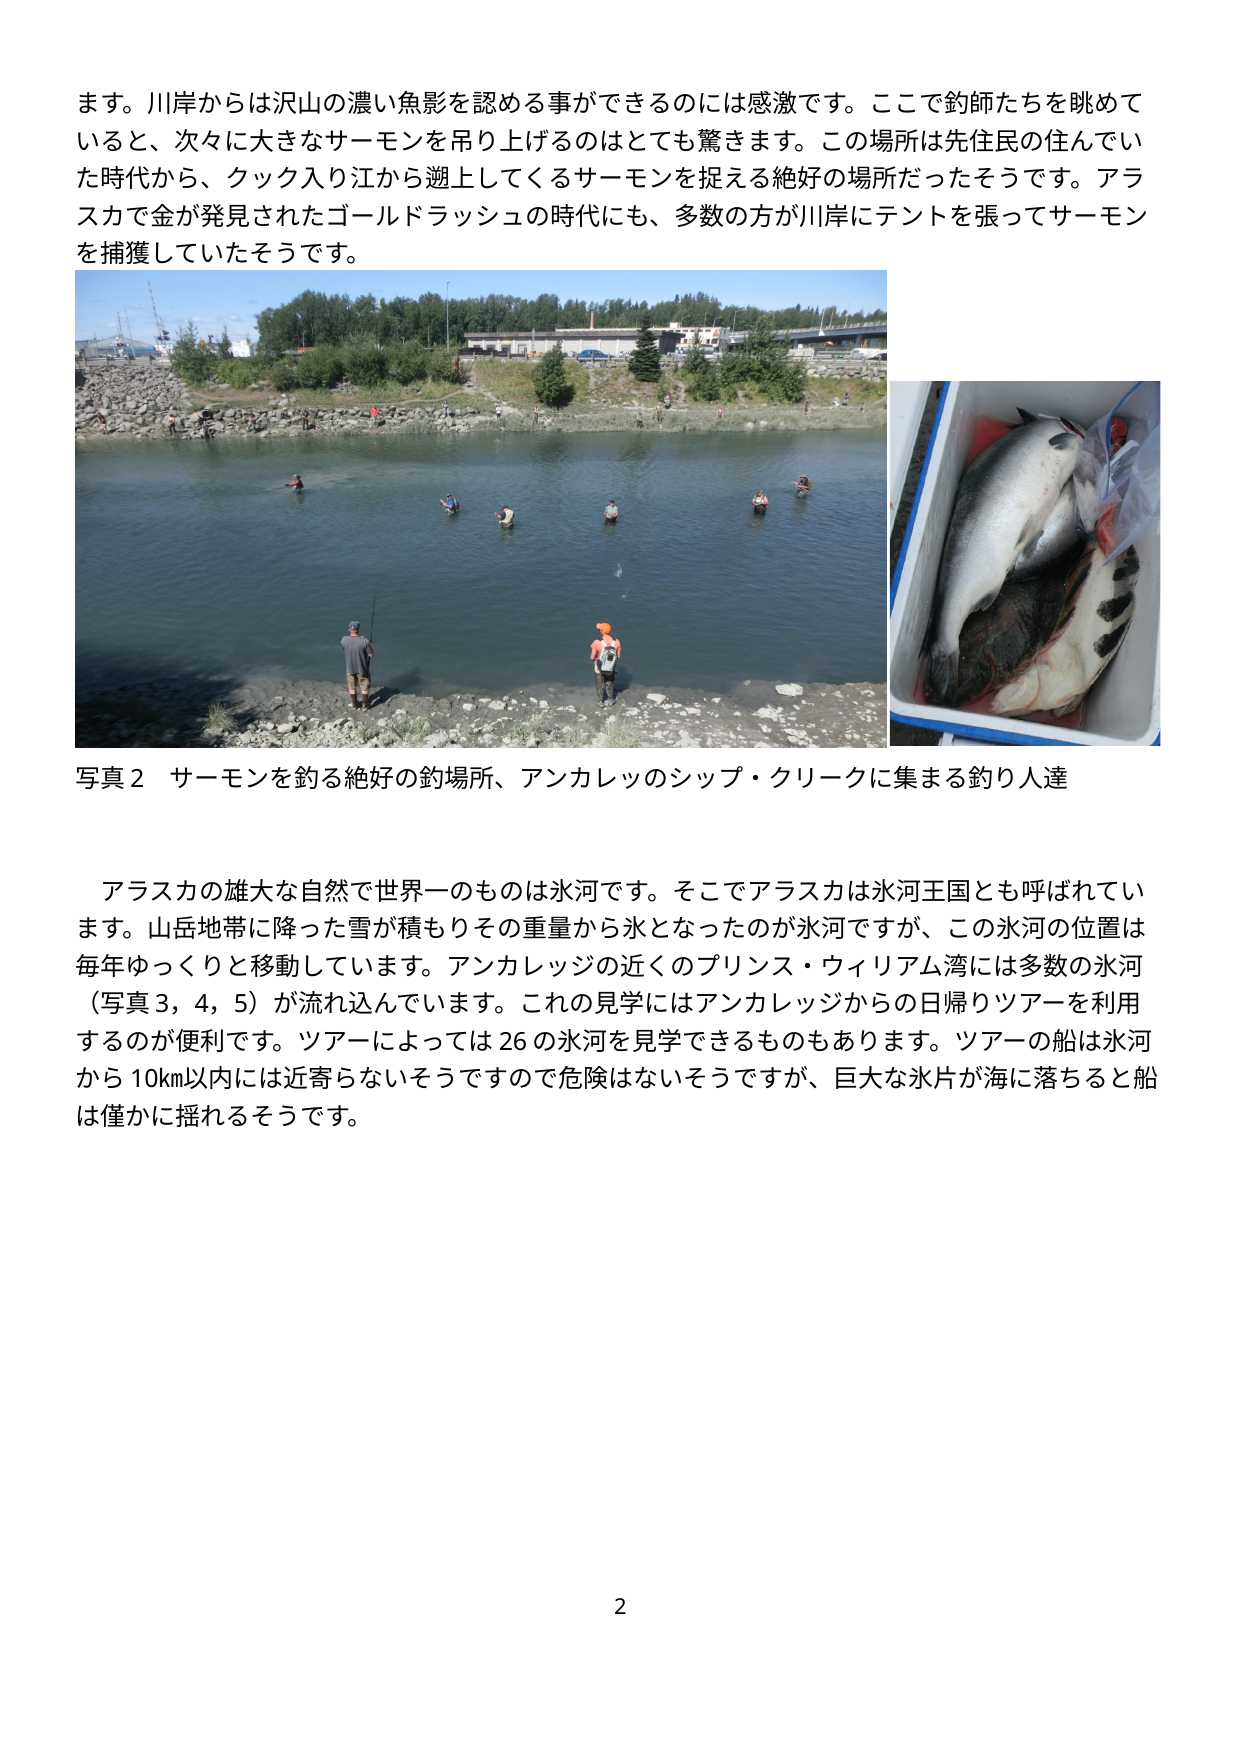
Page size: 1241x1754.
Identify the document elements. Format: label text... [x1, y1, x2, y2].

text アラスカの雄大な自然で世界一のものは氷河です。そこでアラスカは氷河王国とも呼ばれています。山岳地帯に降った雪が積もりその重量から氷となったのが氷河ですが、この氷河の位置は毎年ゆっくりと移動しています。アンカレッジの近くのプリンス・ウィリアム湾には多数の氷河（写真3，4，5）が流れ込んでいます。これの見学にはアンカレッジからの日帰りツアーを利用するのが便利です。ツアーによっては26の氷河を見学できるものもあります。ツアーの船は氷河から10㎞以内には近寄らないそうですので危険はないそうですが、巨大な氷片が海に落ちると船は僅かに揺れるそうです。 [75, 871, 1165, 1133]
text 写真2 サーモンを釣る絶好の釣場所、アンカレッのシップ・クリークに集まる釣り人達 [75, 758, 1165, 796]
picture [75, 270, 887, 748]
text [75, 83, 1165, 271]
picture [889, 381, 1161, 746]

──────────────────────────────

REQUIRED ACTION: What is needed is an exact copy of the entries above, with no images in it.

RESULT FOR THIS TASK:
Page size: 1241x1754.
Identify the document elements. Format: label text... [x1, y1, x2, y2].

text アラスカの雄大な自然で世界一のものは氷河です。そこでアラスカは氷河王国とも呼ばれています。山岳地帯に降った雪が積もりその重量から氷となったのが氷河ですが、この氷河の位置は毎年ゆっくりと移動しています。アンカレッジの近くのプリンス・ウィリアム湾には多数の氷河（写真3，4，5）が流れ込んでいます。これの見学にはアンカレッジからの日帰りツアーを利用するのが便利です。ツアーによっては26の氷河を見学できるものもあります。ツアーの船は氷河から10㎞以内には近寄らないそうですので危険はないそうですが、巨大な氷片が海に落ちると船は僅かに揺れるそうです。 [75, 871, 1165, 1133]
text 写真2 サーモンを釣る絶好の釣場所、アンカレッのシップ・クリークに集まる釣り人達 [75, 758, 1165, 796]
picture [75, 270, 887, 748]
text [75, 83, 1165, 271]
picture [889, 381, 1161, 746]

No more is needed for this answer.